Your gap year has finally arrived but how are you going to pay for it? If you’ve been saving for years or your parents are able to cover the costs, lucky you!
If not, don’t worry – you can still have the most amazing trip ever. Here are five tips for doing a gap year on a budget.
1. Planning is key
This one’s a bit obvious, but also the most important. According to Money Supermarket the average cost of a gap year overseas is between £3,000 and £4,000, so plan accordingly. Don’t forget to include all factors such as travel, accommodation, food, activities and emergency funds.
2. Get a sponsor
In the world of sport, sponsors pay big bucks to have athletes promote their brands. There’s no reason why you can’t apply the same principle to your gap year experience, right?
When you’re looking for sponsors, choose businesses that are relevant to your project. For example, if you plan to travel around helping small communities start organic gardens, you could reach out to local farmers and green businesses.

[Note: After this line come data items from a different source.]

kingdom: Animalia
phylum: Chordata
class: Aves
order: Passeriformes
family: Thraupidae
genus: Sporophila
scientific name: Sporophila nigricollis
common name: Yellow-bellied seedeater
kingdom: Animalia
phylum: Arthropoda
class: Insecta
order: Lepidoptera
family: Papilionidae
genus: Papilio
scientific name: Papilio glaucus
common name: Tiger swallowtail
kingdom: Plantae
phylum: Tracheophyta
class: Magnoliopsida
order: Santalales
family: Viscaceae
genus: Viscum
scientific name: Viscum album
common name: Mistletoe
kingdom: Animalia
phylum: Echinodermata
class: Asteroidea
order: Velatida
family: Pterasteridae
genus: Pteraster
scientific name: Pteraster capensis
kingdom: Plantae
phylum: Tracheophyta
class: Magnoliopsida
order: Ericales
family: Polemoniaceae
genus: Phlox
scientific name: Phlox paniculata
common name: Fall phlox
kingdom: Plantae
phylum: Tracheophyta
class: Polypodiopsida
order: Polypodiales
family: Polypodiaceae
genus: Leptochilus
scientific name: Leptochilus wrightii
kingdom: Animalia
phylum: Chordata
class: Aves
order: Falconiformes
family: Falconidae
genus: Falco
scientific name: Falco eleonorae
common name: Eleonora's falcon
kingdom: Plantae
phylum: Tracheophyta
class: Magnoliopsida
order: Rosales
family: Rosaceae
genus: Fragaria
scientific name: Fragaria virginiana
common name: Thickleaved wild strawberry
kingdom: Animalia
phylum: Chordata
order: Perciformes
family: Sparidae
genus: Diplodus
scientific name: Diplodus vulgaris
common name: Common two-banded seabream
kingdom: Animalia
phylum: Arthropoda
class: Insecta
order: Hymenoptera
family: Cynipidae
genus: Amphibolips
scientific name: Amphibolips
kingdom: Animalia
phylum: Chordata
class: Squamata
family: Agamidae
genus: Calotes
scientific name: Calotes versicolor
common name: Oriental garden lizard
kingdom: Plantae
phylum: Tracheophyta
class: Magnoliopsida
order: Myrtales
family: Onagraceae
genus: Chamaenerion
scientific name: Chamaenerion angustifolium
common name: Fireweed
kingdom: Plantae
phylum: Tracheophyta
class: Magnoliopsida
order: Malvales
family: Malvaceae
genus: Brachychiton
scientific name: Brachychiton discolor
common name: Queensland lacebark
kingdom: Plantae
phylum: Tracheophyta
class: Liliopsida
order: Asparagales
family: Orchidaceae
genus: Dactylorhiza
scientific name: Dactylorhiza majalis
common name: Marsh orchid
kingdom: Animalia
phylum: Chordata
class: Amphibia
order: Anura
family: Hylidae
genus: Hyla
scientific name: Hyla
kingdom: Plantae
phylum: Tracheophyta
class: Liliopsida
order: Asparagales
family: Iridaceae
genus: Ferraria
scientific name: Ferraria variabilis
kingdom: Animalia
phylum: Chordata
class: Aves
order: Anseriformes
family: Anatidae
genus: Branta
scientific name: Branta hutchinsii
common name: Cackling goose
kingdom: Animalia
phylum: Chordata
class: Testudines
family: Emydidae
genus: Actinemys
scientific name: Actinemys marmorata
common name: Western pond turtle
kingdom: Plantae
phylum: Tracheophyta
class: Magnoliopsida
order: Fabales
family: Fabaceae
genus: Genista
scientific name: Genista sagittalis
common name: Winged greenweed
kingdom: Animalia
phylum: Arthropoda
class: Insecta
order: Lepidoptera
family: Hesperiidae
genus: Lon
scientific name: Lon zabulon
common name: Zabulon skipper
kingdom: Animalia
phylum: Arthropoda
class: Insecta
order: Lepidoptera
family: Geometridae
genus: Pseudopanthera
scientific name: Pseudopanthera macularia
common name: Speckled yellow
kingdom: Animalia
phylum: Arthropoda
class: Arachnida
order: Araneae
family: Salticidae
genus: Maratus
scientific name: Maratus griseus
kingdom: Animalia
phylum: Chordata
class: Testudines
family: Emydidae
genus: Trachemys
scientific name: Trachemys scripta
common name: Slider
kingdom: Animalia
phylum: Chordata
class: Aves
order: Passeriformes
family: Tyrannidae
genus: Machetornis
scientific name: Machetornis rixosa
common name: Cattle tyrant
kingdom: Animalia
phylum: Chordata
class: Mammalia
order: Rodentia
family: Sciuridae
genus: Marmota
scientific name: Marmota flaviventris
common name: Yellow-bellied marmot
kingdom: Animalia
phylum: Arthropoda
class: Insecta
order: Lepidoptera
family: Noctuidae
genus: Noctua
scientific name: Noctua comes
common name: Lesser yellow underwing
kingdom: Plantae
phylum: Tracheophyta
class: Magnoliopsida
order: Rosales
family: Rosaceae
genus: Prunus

Then work your way up to larger corporations that share your goals.
If you’re not having any luck finding a sponsor, you can always launch a good old-fashioned fundraiser. Reach out to your community or try crowdfunding with Kickstarter or Indiegogo. This works particularly well if your gap year project has a charitable or creative angle to it.
4. Work while you travel
You may have saved up some money working a part-time job, but if you run out of cash along the way, there are tons of options to earn money abroad. If you’re in Asia, consider getting a working holiday visa in Australia or New Zealand. Teaching English is a good way to cover costs while helping others, as is working in a hostel.
5. Get creative with your accommodation
Aside from flights and food, accommodation can be one of the most costly parts of a gap year. You’ve probably heard of Couchsurfing, but did you know you can house-sit anywhere in the world for up to a year? Wwoofing and Workaway are also good options for free room and board while you volunteer or work on anything from an organic farm in Cambodia to raising huskies in Lapland.